February 9, 2010
 
   
   
 
 
German evangelicals seek SBC ties
Norm Miller
Posted on Jun 13, 2007

SAN ANTONIO (BP)--Heinrich Derksen, president, chairman of the board and a professor at Bibelseminar in Bonn, Germany, addressed messengers of the Southern Baptist Convention June 12, saying he and other conservative evangelicals want to expand their network to include the Southern Baptist Convention.

Morris H. Chapman, president of the SBC Executive Committee, introduced Derksen as a "friend" and as one who "wants to see spiritual awakening come to all of Europe."

"Heinrich understands the enabling power that Southern Baptists have that flows from our spirit of cooperation and cooperative missions," Chapman said. "He has an interest in drawing together many of the German-Russian churches in Germany and beyond in a cooperative convention much like the Southern Baptist Convention."

Derksen, a former pastor and editor of a religious journal, expressed gratitude to Chapman and the SBC.

"Our Russian-German Baptist churches are made up of Germans who have lived for several generations in Russia under great pressure and persecution, but finally have returned to Germany within the last 30 years," Derksen explained.

"Since our return to Germany, we have established nearly 500 churches totaling more than 100,000 members. While all of your state conventions are bigger than that, we are the largest conservative evangelical group in Germany.

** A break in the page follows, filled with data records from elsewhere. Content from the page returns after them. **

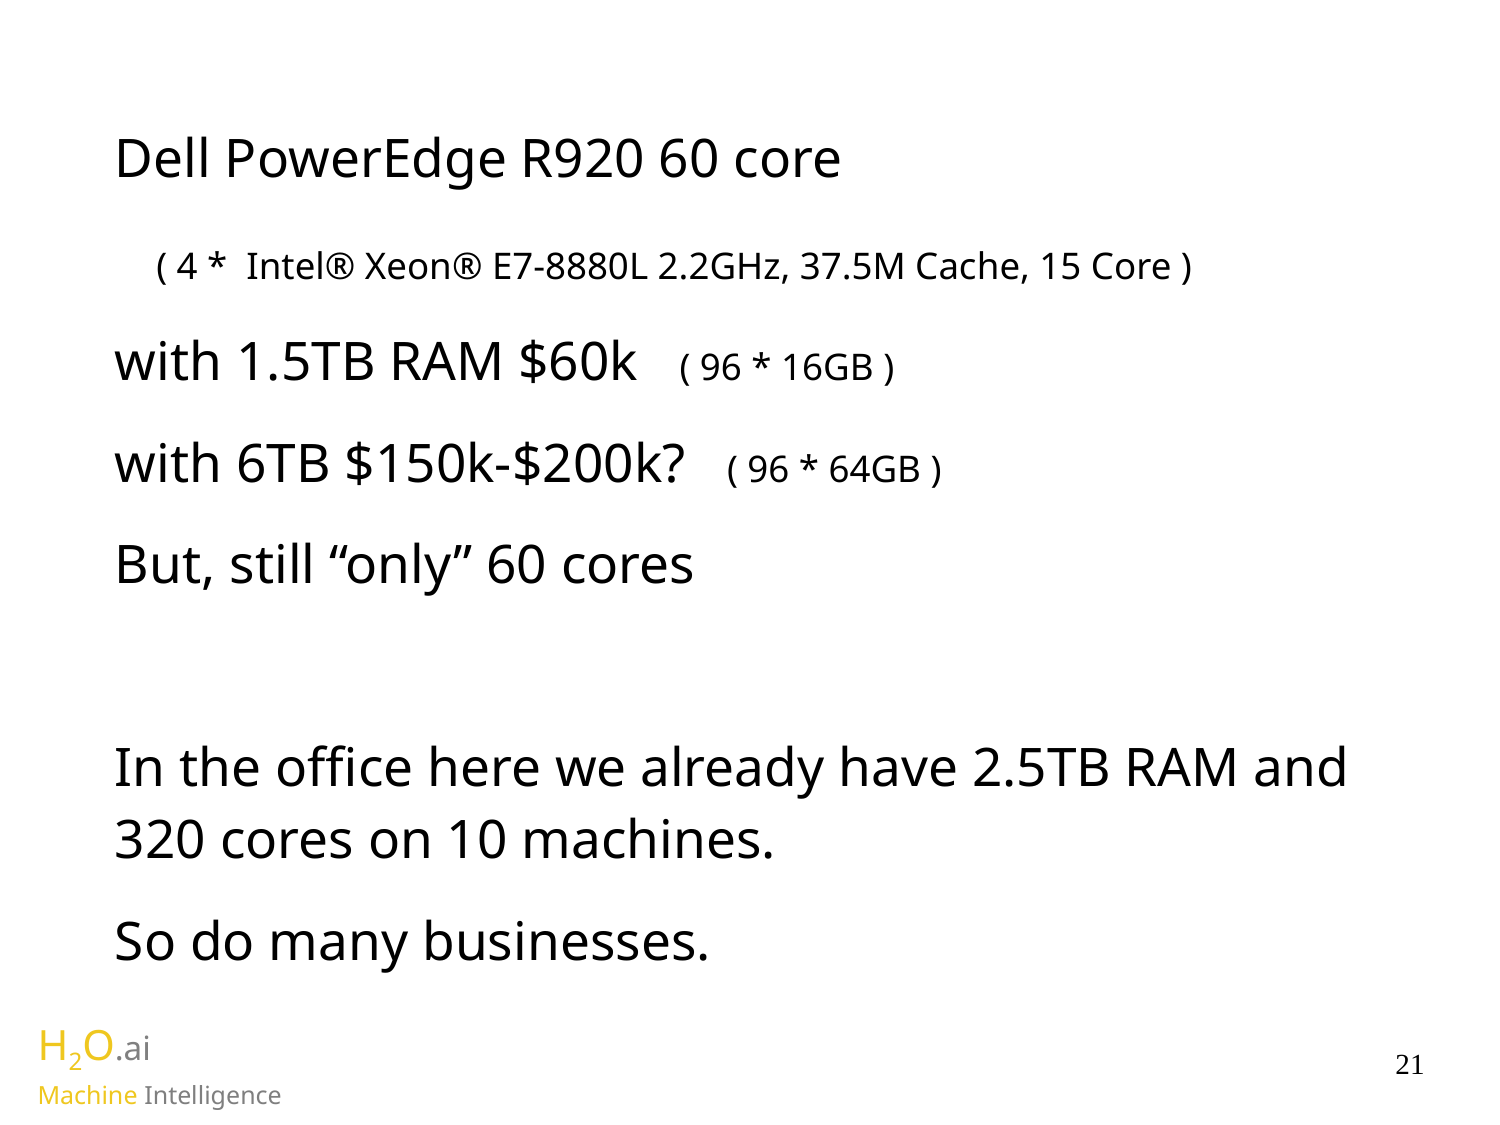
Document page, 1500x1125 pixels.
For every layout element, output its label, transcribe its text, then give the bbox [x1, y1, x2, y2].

list Dell PowerEdge R920 60 core ( 4 * Intel® Xeon® E7-8880L 2.2GHz, 37.5M Cache, 15 Core ) with 1.5TB RAM $60k ( 96 * 16GB ) with 6TB $150k-$200k? ( 96 * 64GB ) But, still “only” 60 cores In the office here we already have 2.5TB RAM and 320 cores on 10 machines. So do many businesses. [45, 120, 1396, 984]
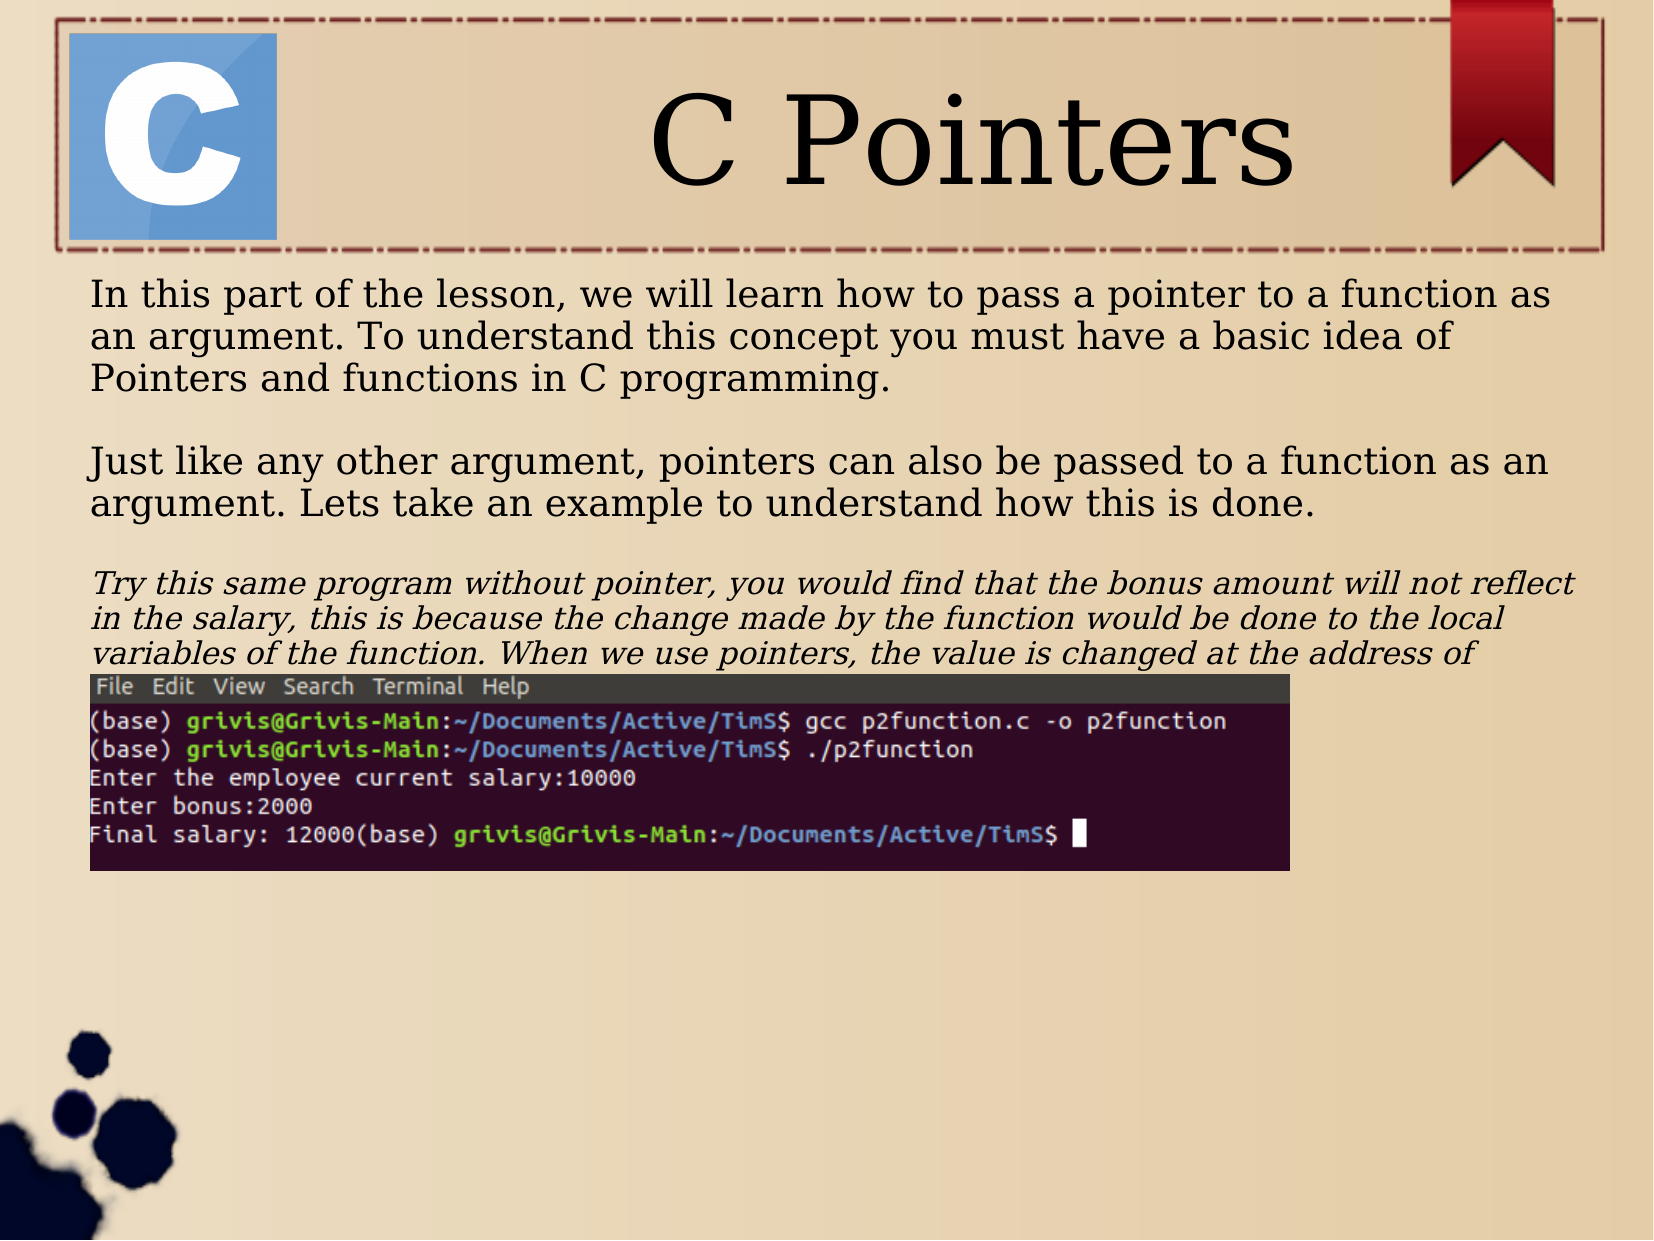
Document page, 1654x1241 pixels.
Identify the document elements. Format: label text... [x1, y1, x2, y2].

text_box In this part of the lesson, we will learn how to pass a pointer to a function as an argument. To understand this concept you must have a basic idea of Pointers and functions in C programming. Just like any other argument, pointers can also be passed to a function as an argument. Lets take an example to understand how this is done. Try this same program without pointer, you would find that the bonus amount will not reflect in the salary, this is because the change made by the function would be done to the local variables of the function. When we use pointers, the value is changed at the address of variable [75, 266, 1606, 637]
title C Pointers [495, 47, 1413, 229]
picture [0, 0, 1654, 1240]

"God has placed us in the heart of Europe," Derksen said, "and we desire to send God's reformation and revival because today less than 2 percent of the population in Germany identify themselves as evangelical Christians. And many of them are not strong Bible believers."

Referring to the Baptist World Alliance, Derksen said, "We have never belonged to the BWA, but we desire to network with likeminded Christians. We would like to establish a closer relationship with Southern Baptists because we feel that we share the same spirit and love for the lost people in our world."

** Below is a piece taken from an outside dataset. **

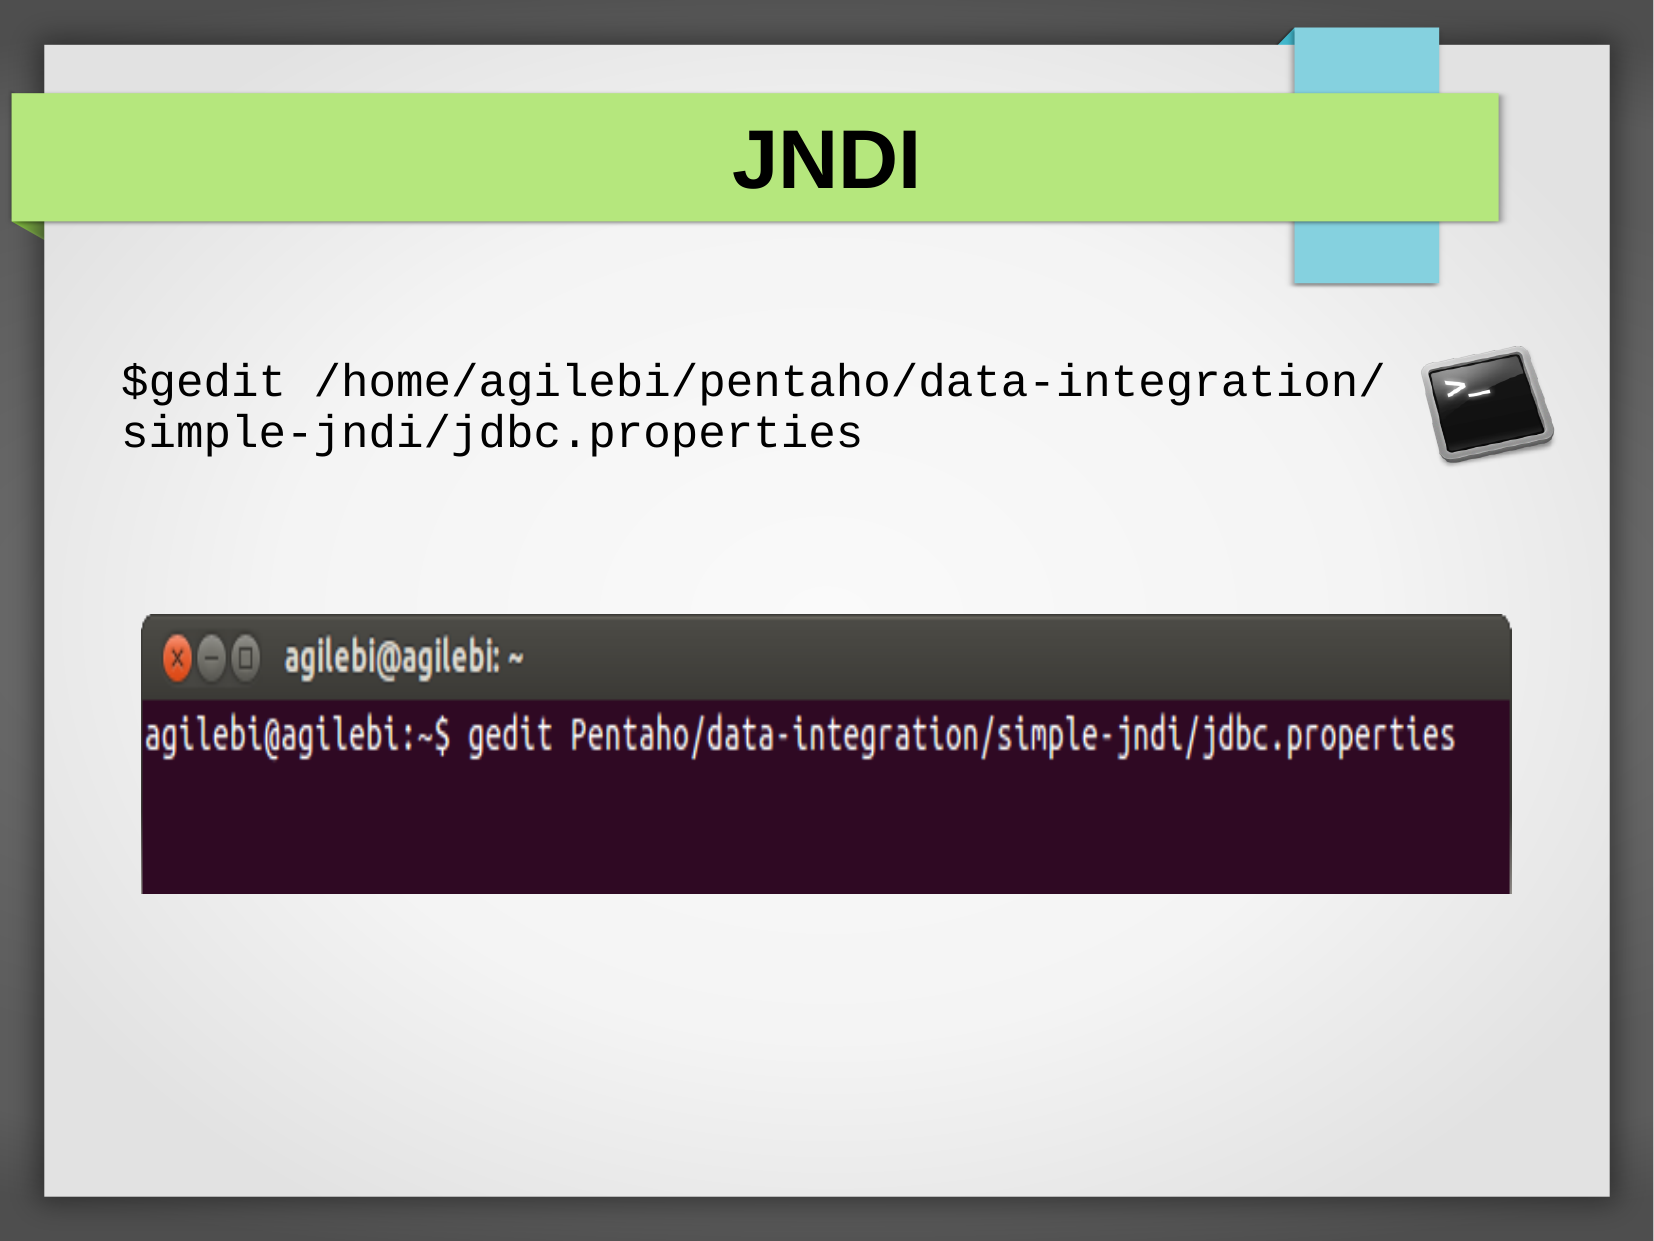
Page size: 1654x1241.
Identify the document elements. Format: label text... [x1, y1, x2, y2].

Derksen said he and the European Baptists for whom he spoke also share the Southern Baptist "view of God and His revelation … of lostness of men, and sufficiency of our Savior … of necessity for training men and women for the ministry of the Gospel."

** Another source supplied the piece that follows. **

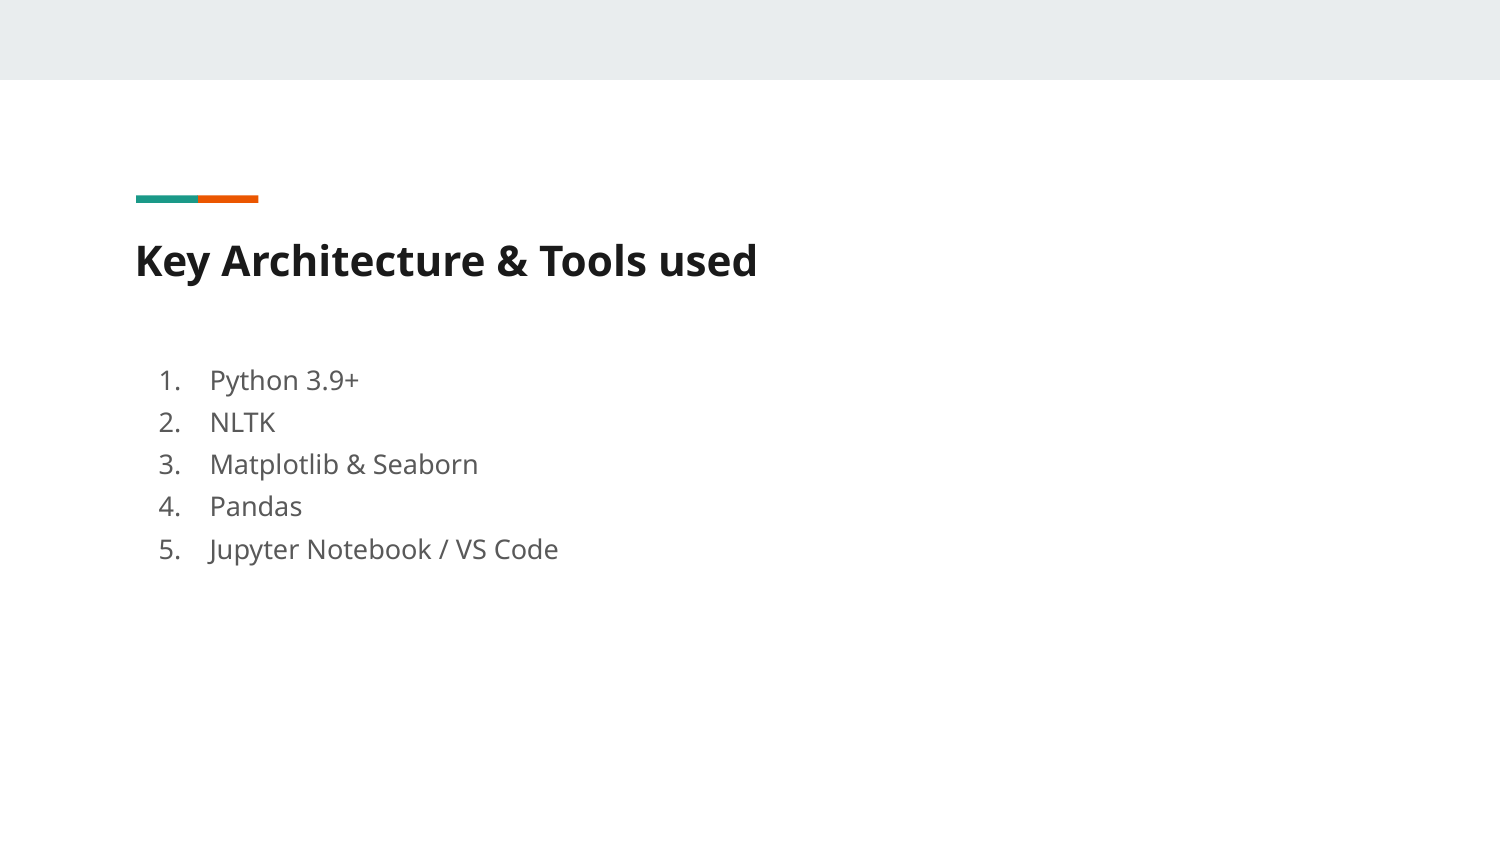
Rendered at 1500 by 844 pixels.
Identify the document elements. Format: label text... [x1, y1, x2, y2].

title Key Architecture & Tools used [119, 216, 1381, 305]
list Python 3.9+ NLTK Matplotlib & Seaborn Pandas Jupyter Notebook / VS Code [119, 341, 1381, 712]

When introducing Derksen, Chapman said that he and Paige Patterson, president of Southwestern Baptist Theological Seminary in Fort Worth, Texas, had worked with Derksen and "have come to love [Derksen's] passion and desire to evangelize Germany and all of Europe."

The work to which Chapman referred included the establishment of a Southwestern Seminary extension at Bibelseminar, where students, when they complete undergraduate coursework, may undertake graduate-level studies at the extension.

"Our churches and mission work benefit greatly from the ongoing partnership between the seminary in Bonn" and Southwestern Seminary, Derksen said.

"We are very thankful for Dr. Paige Patterson, who has the heart of an evangelist and the passion for Germany in his soul. He has worked hard to establish this partnership between these two institutions."

Derksen also noted that contacts with missionaries of the SBC's International Mission Board "are also great" and that he is "very thankful" to partner with IMB missionaries in Germany.

Noting that conservative evangelicals in Kyrgyzstan and Kazakhstan have withdrawn from the BWA in the last year, Derksen said they "are now also looking for new relationships."

"Since we came from the eastern part of Europe, we have hearts longing to serve the Lord there," he said.

"We would like to join hands with you so that we can accomplish together what we cannot do alone," Derksen said. "We need your cooperation through missionaries who will work in closer relationship with us.

Derksen also appealed for cooperation in "supporting and advising our churches and our church planters … in connecting to a network of conservative, Bible-believing Christians, preachers and teachers.

"But most of all we need your cooperation in praying," he said. "Your prayers will make a difference in Germany and in Europe."

"Germany needs a revival," Derksen said. "Would you join us as we labor to bring revival and reformation to the land of Luther and the first reformation?"